### What you need to do:
Which lines hold the string "elisaleephd"? Copy each of them from the material below.

### Given entries:
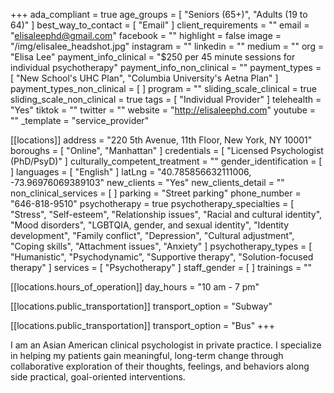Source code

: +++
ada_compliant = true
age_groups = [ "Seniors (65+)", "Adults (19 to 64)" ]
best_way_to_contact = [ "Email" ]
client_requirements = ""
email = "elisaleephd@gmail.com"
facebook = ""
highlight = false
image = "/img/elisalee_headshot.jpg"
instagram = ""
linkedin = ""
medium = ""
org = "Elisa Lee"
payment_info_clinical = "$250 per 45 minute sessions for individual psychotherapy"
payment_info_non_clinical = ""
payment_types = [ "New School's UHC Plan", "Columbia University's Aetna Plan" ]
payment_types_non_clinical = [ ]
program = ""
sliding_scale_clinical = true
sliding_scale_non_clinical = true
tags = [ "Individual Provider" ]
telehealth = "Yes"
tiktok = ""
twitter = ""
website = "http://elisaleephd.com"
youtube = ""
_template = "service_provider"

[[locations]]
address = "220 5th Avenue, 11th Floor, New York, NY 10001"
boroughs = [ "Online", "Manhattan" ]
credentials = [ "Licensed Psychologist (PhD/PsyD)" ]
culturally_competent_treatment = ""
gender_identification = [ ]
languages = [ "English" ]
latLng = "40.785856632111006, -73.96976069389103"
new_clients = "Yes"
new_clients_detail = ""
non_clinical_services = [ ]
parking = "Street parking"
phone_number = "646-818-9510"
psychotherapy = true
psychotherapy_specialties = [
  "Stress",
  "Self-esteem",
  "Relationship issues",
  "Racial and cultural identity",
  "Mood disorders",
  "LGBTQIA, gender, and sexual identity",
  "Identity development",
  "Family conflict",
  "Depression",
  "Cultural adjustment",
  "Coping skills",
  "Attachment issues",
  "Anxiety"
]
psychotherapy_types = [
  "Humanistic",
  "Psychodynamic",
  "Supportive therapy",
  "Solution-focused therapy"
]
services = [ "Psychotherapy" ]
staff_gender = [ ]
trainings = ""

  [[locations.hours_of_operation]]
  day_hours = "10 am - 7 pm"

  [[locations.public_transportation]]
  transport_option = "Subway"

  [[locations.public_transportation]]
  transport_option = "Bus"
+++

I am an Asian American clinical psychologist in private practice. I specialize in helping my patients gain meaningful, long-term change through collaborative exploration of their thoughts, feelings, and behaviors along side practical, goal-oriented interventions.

### Written answer:
email = "elisaleephd@gmail.com"
website = "http://elisaleephd.com"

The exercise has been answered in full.